Aug 04, 2014 11:07
People who have taken some kind of intro psych course would have probably been introduced to the concept of cognitive dissonance. Cognitive dissonance is the idea that people feel very bad when they experience inconsistency within themselves. For example, I felt conflicted in evolution class as a then-staunch Christian. Inconsistency might also happen when I do something that contradicts what I believe. For example, I cheat on an exam when I believe that it's not right to do so. The motivation to reduce this inconsistency is extremely strong. For instance, after I had cheated, I might rationalize that cheating isn't so bad-- if many of my friends cheat, then surely it is not such a big deal?
Now cognitive dissonance is an indisputable finding. But I've wondered why do people insist on being so consistent? Why would they would actually feel so uncomfortable, to the extent that they would either revise their beliefs about certain issues, or actually change the way they behave just so that this consistency restored? Why cant we just go on living as inconsistent beings?

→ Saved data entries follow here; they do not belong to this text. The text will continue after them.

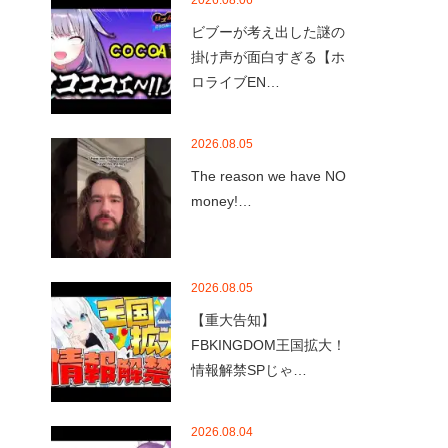
2026.08.06
ビブーが考え出した謎の
掛け声が面白すぎる【ホ
ロライブEN…
2026.08.05
The reason we have NO
money!…
2026.08.05
【重大告知】
FBKINGDOM王国拡大！
情報解禁SPじゃ…
2026.08.04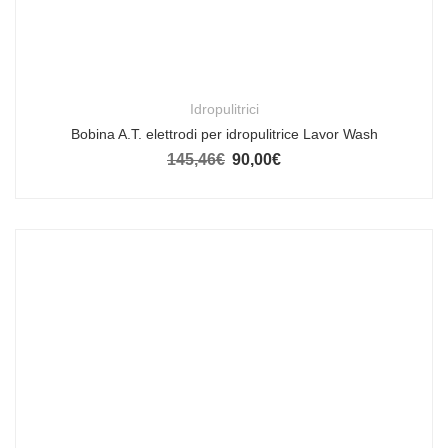
Idropulitrici
Bobina A.T. elettrodi per idropulitrice Lavor Wash
145,46
€
90,00
€
Il prezzo originale era: 145,46€.
Il prezzo attuale è: 90,00€.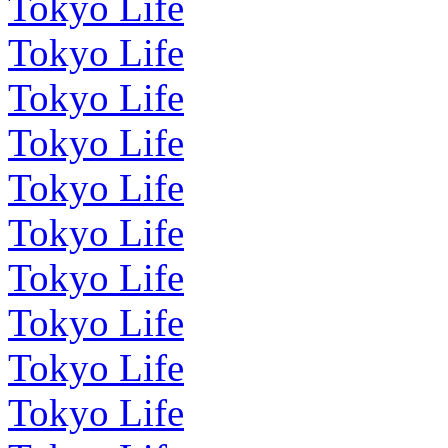
Tokyo Life
Tokyo Life
Tokyo Life
Tokyo Life
Tokyo Life
Tokyo Life
Tokyo Life
Tokyo Life
Tokyo Life
Tokyo Life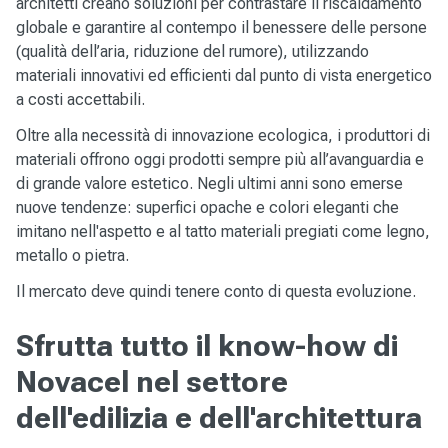
architetti creano soluzioni per contrastare il riscaldamento
globale e garantire al contempo il benessere delle persone
(qualità dell’aria, riduzione del rumore), utilizzando
materiali innovativi ed efficienti dal punto di vista energetico
a costi accettabili.
Oltre alla necessità di innovazione ecologica, i produttori di
materiali offrono oggi prodotti sempre più all’avanguardia e
di grande valore estetico. Negli ultimi anni sono emerse
nuove tendenze: superfici opache e colori eleganti che
imitano nell'aspetto e al tatto materiali pregiati come legno,
metallo o pietra.
Il mercato deve quindi tenere conto di questa evoluzione.
Sfrutta tutto il know-how di
Novacel nel settore
dell'edilizia e dell'architettura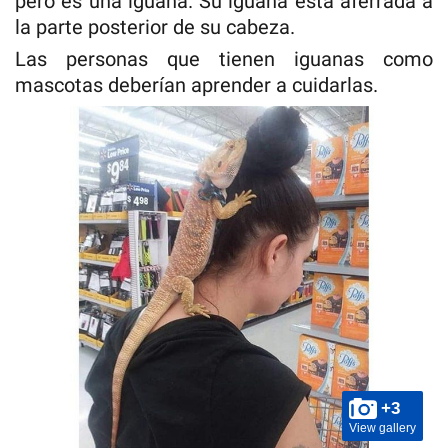
pero es una iguana. Su iguana está aferrada a
la parte posterior de su cabeza.
Las personas que tienen iguanas como
mascotas deberían aprender a cuidarlas.
+3
View gallery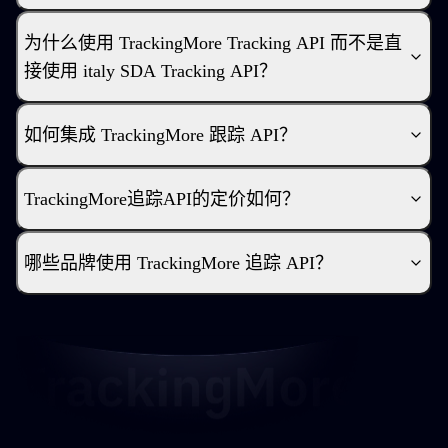
为什么使用 TrackingMore Tracking API 而不是直
接使用 italy SDA Tracking API？
如何集成 TrackingMore 跟踪 API？
TrackingMore追踪API的定价如何？
哪些品牌使用 TrackingMore 追踪 API？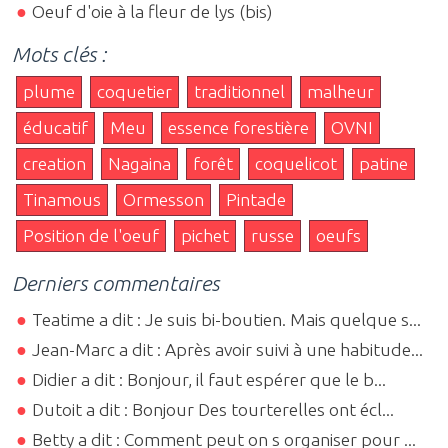
Oeuf d'oie à la fleur de lys (bis)
Mots clés :
plume
coquetier
traditionnel
malheur
éducatif
Meu
essence forestière
OVNI
creation
Nagaina
forêt
coquelicot
patine
Tinamous
Ormesson
Pintade
Position de l'oeuf
pichet
russe
oeufs
Derniers commentaires
Teatime a dit : Je suis bi-boutien. Mais quelque s...
Jean-Marc a dit : Après avoir suivi à une habitude...
Didier a dit : Bonjour, il faut espérer que le b...
Dutoit a dit : Bonjour Des tourterelles ont écl...
Betty a dit : Comment peut on s organiser pour ...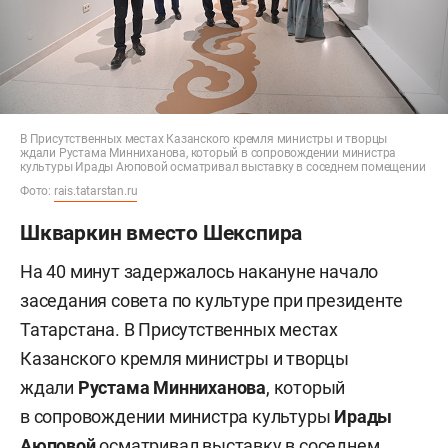
В Присутственных местах Казанского кремля министры и творцы
ждали Рустама Минниханова, который в сопровождении министра
культуры Ирады Аюповой осматривал выставку в соседнем помещении
Фото:
rais.tatarstan.ru
Шкваркин вместо Шекспира
На 40 минут задержалось накануне начало
заседания совета по культуре при президенте
Татарстана. В Присутственных местах
Казанского кремля министры и творцы
ждали
Рустама Минниханова
, который
в сопровождении министра культуры
Ирады
Аюповой
осматривал выставку в соседнем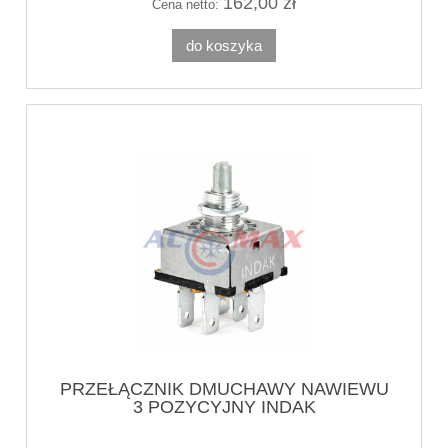
162,00 zł
Cena netto:
do koszyka
PRZEŁĄCZNIK DMUCHAWY NAWIEWU
3 POZYCYJNY INDAK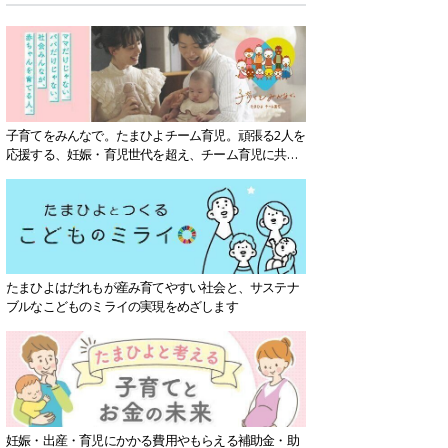
子育てをみんなで。たまひよチーム育児。頑張る2人を
応援する、妊娠・育児世代を超え、チーム育児に共感
する社会を目指していきます。
たまひよはだれもが産み育てやすい社会と、サステナ
ブルなこどものミライの実現をめざします
妊娠・出産・育児にかかる費用やもらえる補助金・助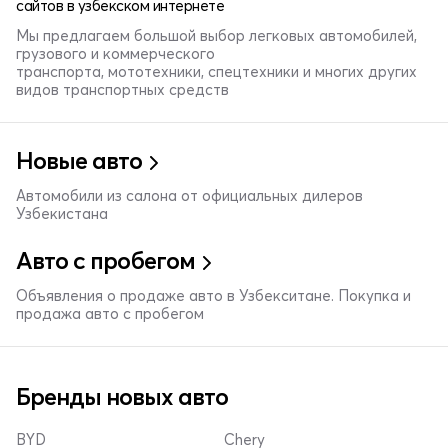
сайтов в узбекском интернете
Мы предлагаем большой выбор легковых автомобилей,
грузового и коммерческого
транспорта, мототехники, спецтехники и многих других
видов транспортных средств
Новые авто
Автомобили из салона от официальных дилеров
Узбекистана
Авто с пробегом
Объявления о продаже авто в Узбекситане. Покупка и
продажа авто с пробегом
Бренды новых авто
BYD
Chery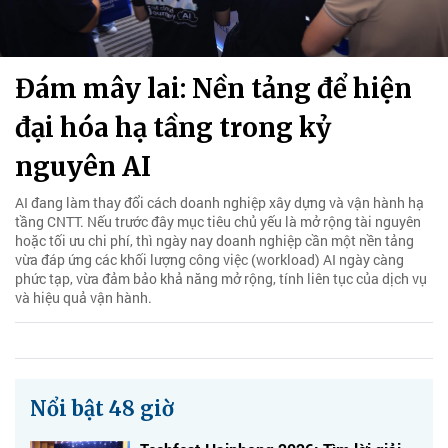
Đám mây lai: Nền tảng để hiện
đại hóa hạ tầng trong kỷ
nguyên AI
AI đang làm thay đổi cách doanh nghiệp xây dựng và vận hành hạ
tầng CNTT. Nếu trước đây mục tiêu chủ yếu là mở rộng tài nguyên
hoặc tối ưu chi phí, thì ngày nay doanh nghiệp cần một nền tảng
vừa đáp ứng các khối lượng công việc (workload) AI ngày càng
phức tạp, vừa đảm bảo khả năng mở rộng, tính liên tục của dịch vụ
và hiệu quả vận hành.
Nổi bật 48 giờ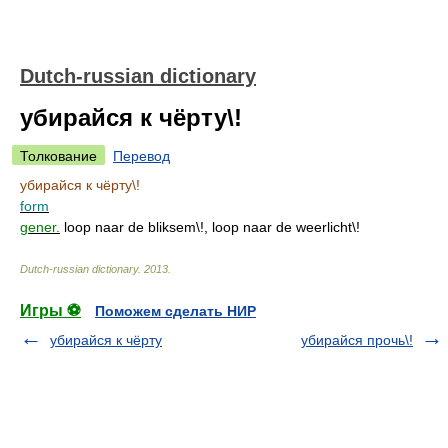
Dutch-russian dictionary
убирайся к чёрту\!
Толкование
Перевод
убирайся к чёрту\!
form
gener.
loop naar de bliksem\!, loop naar de weerlicht\!
Dutch-russian dictionary
.
2013
.
Игры ⚽
Поможем сделать НИР
убирайся к чёрту
убирайся прочь\!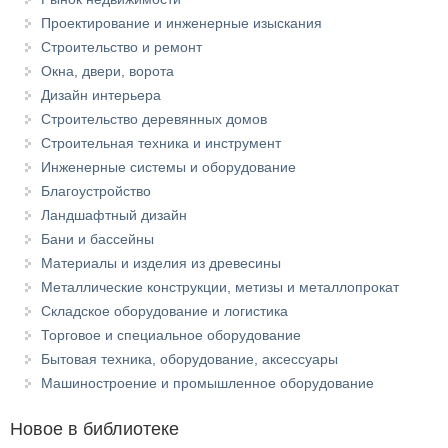
Проектирование и инженерные изыскания
Строительство и ремонт
Окна, двери, ворота
Дизайн интерьера
Строительство деревянных домов
Строительная техника и инструмент
Инженерные системы и оборудование
Благоустройство
Ландшафтный дизайн
Бани и бассейны
Материалы и изделия из древесины
Металлические конструкции, метизы и металлопрокат
Складское оборудование и логистика
Торговое и специальное оборудование
Бытовая техника, оборудование, аксессуары
Машиностроение и промышленное оборудование
Новое в библиотеке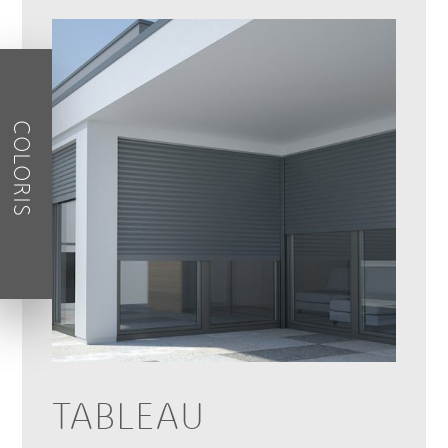
COLORIS
TABLEAU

In fact, aren't we already living, to varying extents, like inconsistent beings? For example, I had thought evolution to be an extremely compelling idea, even though it challenged many of my existing religious beliefs. It's true that we can argue that evolution and religion (and Christianity in particular) are not necessarily theoretically conflicting, but I feel, and I emphasize that this is really my subjective feeling, that the fact that religious Christians are so resistant to the idea of evolution shows that evolution does in fact challenge many Christian beliefs. But what did that mean for me? Even though I felt very conflicted, I learnt to compartmentalize-- it's almost as if I had split into two persons. I feel like a very different person in university and in church, and I did not want to bring either aspect of myself into the other "compartment".
Upon reflection, I think my experiences suggests that this pain of inconsistency stems from our need to maintain a coherent sense of self. For example, if I knew a person who is very moral and then learnt that he had committed a very heinous crime,I will doubt if the crime had really been committed by my friend. If subsequent evidence shows that my friend is criminally liable, then I might exclaim-- why I hardly know this person anymore!
But why might we want to maintain a coherent sense of self? We can try to imagine the alternative-- we as beings with a set of incoherent beliefs and conduct arbitrary acts. I find such an existence to be viscerally unappealing. The appearance of consistency might be important in social contexts-- people like predictable people. We like people who keep their word and act in ways that reflect their values and beliefs. Personally I dont think I can work with someone who changes what they believe in randomly and frequently, and often do things that are incongruous with their beliefs (if that is even possible).